# What the task requires:
Please output exactly the part of the records below that opens with the line containing "nose: (266, 373)" and closes with the line containing "left eye: (327, 288)", both lines included, and nothing else.

= Beginning of Section =

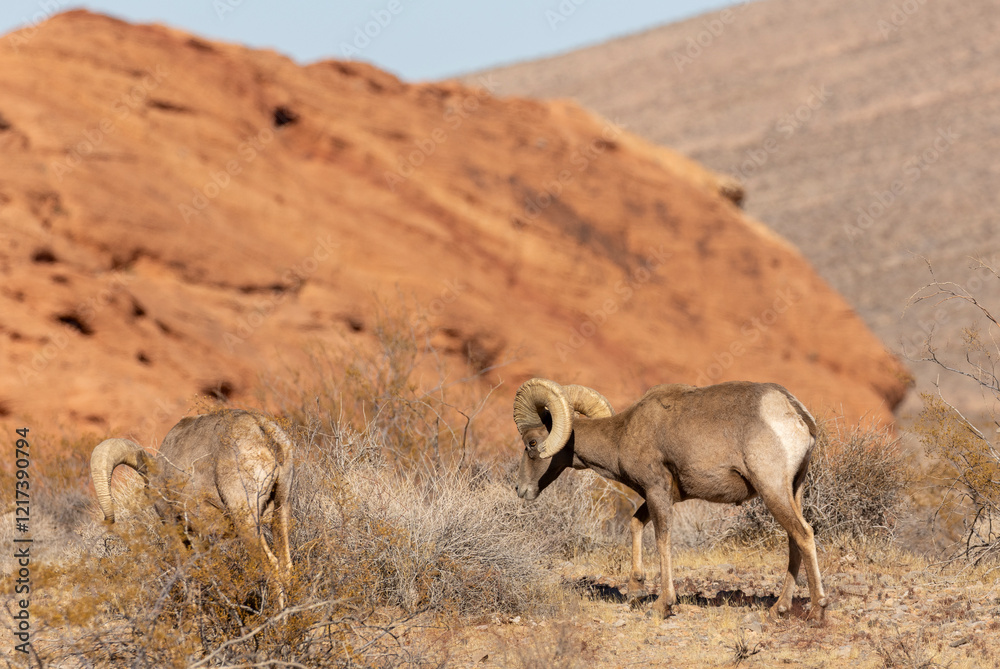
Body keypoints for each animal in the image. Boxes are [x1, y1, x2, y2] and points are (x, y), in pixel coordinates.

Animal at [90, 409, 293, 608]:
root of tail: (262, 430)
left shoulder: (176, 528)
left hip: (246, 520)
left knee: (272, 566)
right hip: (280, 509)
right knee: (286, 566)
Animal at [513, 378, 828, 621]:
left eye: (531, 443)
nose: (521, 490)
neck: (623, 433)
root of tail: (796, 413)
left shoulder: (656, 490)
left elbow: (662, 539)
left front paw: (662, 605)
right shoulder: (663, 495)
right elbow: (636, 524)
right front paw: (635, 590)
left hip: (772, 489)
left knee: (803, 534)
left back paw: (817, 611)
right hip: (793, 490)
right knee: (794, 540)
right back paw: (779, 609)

= End of Section =
= Beginning of Section =

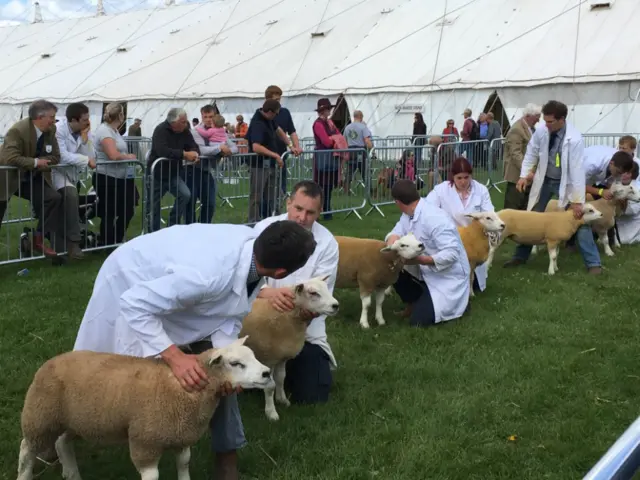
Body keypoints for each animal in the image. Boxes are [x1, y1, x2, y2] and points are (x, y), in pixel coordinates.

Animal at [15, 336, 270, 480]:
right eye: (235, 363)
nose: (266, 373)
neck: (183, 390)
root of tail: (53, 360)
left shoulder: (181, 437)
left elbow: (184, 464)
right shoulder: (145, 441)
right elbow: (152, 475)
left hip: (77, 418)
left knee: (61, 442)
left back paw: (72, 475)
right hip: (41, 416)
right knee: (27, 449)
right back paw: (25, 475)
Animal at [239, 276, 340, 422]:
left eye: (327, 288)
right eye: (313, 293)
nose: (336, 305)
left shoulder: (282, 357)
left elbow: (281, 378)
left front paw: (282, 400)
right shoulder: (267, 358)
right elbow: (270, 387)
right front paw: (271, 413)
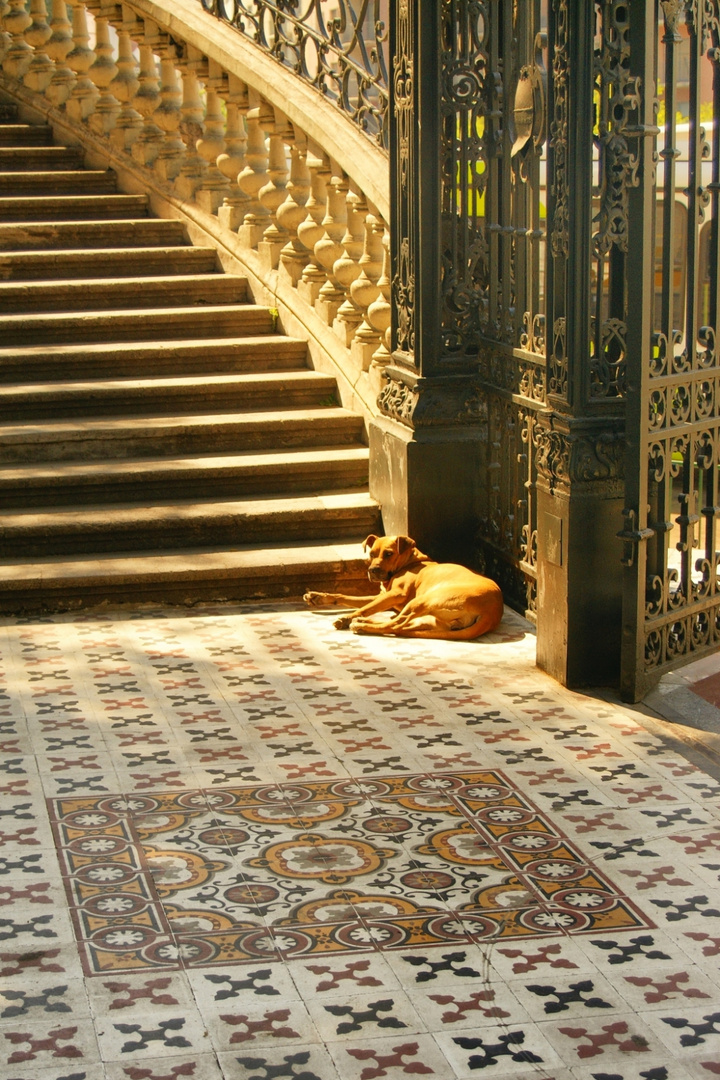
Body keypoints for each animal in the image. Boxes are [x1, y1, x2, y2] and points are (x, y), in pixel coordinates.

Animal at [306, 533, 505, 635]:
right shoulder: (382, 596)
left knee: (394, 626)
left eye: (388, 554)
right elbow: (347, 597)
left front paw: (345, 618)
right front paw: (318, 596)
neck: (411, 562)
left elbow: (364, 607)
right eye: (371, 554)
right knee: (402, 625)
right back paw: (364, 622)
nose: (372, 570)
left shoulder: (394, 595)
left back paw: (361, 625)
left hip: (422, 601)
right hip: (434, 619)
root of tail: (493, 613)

= End of Section =
= Beginning of Section =

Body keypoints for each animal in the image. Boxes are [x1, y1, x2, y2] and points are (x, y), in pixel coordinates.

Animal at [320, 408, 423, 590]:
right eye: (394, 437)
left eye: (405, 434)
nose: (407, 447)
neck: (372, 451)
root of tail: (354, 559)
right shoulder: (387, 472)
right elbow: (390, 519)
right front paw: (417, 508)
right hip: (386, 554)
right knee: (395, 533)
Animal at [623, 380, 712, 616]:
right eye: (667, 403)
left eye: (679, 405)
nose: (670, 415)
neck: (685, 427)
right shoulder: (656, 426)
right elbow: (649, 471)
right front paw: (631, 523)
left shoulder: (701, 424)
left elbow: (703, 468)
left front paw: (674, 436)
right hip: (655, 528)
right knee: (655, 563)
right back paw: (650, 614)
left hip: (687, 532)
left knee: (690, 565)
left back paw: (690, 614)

= End of Section =

# Solved problem:
nose: (266, 373)
neck: (183, 390)
root of tail: (53, 360)
left shoulder: (181, 437)
left elbow: (184, 464)
right shoulder: (145, 441)
right elbow: (152, 475)
left hip: (77, 418)
left knee: (61, 442)
left back paw: (72, 475)
right hip: (41, 416)
right knee: (27, 449)
right back paw: (25, 475)
Animal at [239, 276, 340, 422]:
left eye: (327, 288)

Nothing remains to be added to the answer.